Physics doesn't particularly care as long as it provides the appropriate amount of thrust.
That's really the problem with trying to compare them using real world aircraft engines and the like. It's a completely different environment with much simpler requirements for getting the thing moving. There shouldn't be any particularly good reason why a physically impossible fusion torch able to push a hundred thousand tons of spacecraft at one gravity of acceleration in space couldn't do the same to another hundred thousand ton spacecraft arranged in a different configuration. "Because they're not the same" isn't much of an argument.
I mean, heck, if we're going by what the rules say, the behemoth drive might be even harder to build than the warship drive, since the dropship engine is more fuel efficient (8.83 tons per burn day vs 19.75 in strategic mode) and the rules presume a dropship is able to operate in an atmosphere. All dropships use the same engine equation and the Behemoth's thrust only prohibits it from landing in standard gravity, and the specific prohibition against atmospheric operations is an optional design quirk, not an automatic rule.
Now I'm not saying warships should get dropship engines. The design rules are broken enough as it is. But from a purely fluff standpoint, there's no reasonable reason a behemoth's transit drive couldn't serve as a decent starting point for developing a slightly simpler transit drive for a similarly sized warships. "It doesn't work because reasons" isn't much of an argument.
Truth is, the writers wanted to create a limitation and didn't think too hard about it. A better option might have been having problems producing a structurally stable design of that size able to handle such high acceleration (Dropships and Jumpships tells us the Behemoth is prone to structural problems above one G of acceleration due to its great size, a nice starting point), possibly magnified by the need to keep a long, thin germanium core intact, requiring engineering assistance from Comstar/the Word of Blake.
However, "they needed transit drives from comstar" is the reason we got, so we're stuck with it.
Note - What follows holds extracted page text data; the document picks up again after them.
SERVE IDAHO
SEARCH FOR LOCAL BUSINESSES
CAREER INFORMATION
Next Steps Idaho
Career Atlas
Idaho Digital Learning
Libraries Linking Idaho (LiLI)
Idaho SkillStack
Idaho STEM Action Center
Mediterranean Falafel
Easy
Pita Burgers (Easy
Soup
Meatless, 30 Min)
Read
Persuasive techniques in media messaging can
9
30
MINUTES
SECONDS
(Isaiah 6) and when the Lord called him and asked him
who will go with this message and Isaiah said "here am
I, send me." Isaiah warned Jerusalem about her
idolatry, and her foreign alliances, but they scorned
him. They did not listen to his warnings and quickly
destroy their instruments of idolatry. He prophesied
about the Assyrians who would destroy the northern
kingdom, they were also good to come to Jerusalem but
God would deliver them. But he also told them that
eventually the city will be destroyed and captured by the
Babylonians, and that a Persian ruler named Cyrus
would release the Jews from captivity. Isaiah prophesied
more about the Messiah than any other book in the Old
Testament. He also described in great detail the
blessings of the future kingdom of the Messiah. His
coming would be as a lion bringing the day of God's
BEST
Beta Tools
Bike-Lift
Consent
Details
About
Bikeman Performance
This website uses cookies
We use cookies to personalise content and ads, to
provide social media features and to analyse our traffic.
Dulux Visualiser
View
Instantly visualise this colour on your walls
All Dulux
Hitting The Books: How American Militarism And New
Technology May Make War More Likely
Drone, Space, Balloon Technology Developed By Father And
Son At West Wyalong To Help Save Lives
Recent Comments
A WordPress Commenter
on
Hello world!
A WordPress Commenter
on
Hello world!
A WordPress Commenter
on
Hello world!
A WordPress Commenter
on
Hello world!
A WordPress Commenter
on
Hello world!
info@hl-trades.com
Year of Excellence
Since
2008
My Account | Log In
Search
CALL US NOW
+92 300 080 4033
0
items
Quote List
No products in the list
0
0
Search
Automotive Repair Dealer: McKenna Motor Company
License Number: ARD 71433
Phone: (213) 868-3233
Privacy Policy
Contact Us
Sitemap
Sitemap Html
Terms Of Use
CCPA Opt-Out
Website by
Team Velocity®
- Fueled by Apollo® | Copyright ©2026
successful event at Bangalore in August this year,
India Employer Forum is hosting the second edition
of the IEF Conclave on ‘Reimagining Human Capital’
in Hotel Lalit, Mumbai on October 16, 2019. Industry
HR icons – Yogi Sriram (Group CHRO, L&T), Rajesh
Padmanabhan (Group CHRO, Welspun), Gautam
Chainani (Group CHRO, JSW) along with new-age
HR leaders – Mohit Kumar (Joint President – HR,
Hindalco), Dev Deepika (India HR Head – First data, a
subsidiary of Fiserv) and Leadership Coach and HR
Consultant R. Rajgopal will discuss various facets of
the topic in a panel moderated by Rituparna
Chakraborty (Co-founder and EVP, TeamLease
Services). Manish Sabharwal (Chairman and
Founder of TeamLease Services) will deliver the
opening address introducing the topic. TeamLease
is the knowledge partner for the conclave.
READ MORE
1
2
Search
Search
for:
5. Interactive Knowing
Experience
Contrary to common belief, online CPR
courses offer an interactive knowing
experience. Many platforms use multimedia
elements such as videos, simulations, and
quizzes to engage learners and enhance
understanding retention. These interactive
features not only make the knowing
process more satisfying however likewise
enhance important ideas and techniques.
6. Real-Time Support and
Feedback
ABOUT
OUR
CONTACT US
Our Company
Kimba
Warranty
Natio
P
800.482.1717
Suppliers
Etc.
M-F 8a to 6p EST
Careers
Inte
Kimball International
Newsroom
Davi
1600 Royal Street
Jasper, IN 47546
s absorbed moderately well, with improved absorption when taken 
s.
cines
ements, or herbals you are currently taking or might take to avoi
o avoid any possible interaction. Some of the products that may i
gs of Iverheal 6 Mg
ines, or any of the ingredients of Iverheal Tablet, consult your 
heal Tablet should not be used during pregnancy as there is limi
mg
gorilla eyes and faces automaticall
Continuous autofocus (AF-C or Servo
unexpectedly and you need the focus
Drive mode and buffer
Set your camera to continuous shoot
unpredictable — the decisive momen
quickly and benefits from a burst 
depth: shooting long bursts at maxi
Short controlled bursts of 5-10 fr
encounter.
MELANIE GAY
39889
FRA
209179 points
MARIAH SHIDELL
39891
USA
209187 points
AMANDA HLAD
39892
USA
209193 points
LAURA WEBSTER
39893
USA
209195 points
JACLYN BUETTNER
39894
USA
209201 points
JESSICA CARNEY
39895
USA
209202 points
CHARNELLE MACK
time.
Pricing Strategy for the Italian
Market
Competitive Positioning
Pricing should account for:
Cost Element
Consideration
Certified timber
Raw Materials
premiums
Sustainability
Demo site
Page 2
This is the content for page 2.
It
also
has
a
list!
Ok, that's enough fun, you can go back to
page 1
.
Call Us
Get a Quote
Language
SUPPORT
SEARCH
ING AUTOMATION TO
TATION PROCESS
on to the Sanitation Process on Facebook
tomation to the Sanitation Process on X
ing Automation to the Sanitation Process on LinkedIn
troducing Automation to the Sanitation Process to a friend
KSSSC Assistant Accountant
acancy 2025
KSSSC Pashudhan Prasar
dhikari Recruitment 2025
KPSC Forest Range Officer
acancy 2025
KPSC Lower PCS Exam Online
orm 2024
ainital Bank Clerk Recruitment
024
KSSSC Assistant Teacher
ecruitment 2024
With that in mind, I'd probably go with saying the behemoth drive didn't provide the power they wanted for the hulls they wanted to build, and they were too much of a hurry to put the work into developing a bigger drive. They needed to close the
warship gap.
Sure, a hundred thousand ton vessel tooling around with a behemoth drive might have gotten a ship in the field faster, but nations don't just build things based on pure logic (in fact, pure logic is historically in critically short supply). They've gotta sell their leaders (most of whom have no naval background whatsoever but who decide where the money goes) and their public (most of whom have even less) the
idea of the ship. That this is something that will protect their people from another Turtle Bay, or Turtle Bay the hell out of their enemies, and that the compromises they make are worth when these ships might find themselves running up against ships many, many, many times their size (if not necessarily their raw capabilities).
Hell, I still remember Davion
fans complaining about how House Davion was stuck with a bunch of Foxes for a lot of their fleet, even though the Fox is arguable the most sensible "starter design" out of all of the Inner Sphere's warships. Imagine that, but they're the nobility who holds the purse strings or think they can lobby your perceived "foolish endeavors" into additional political power.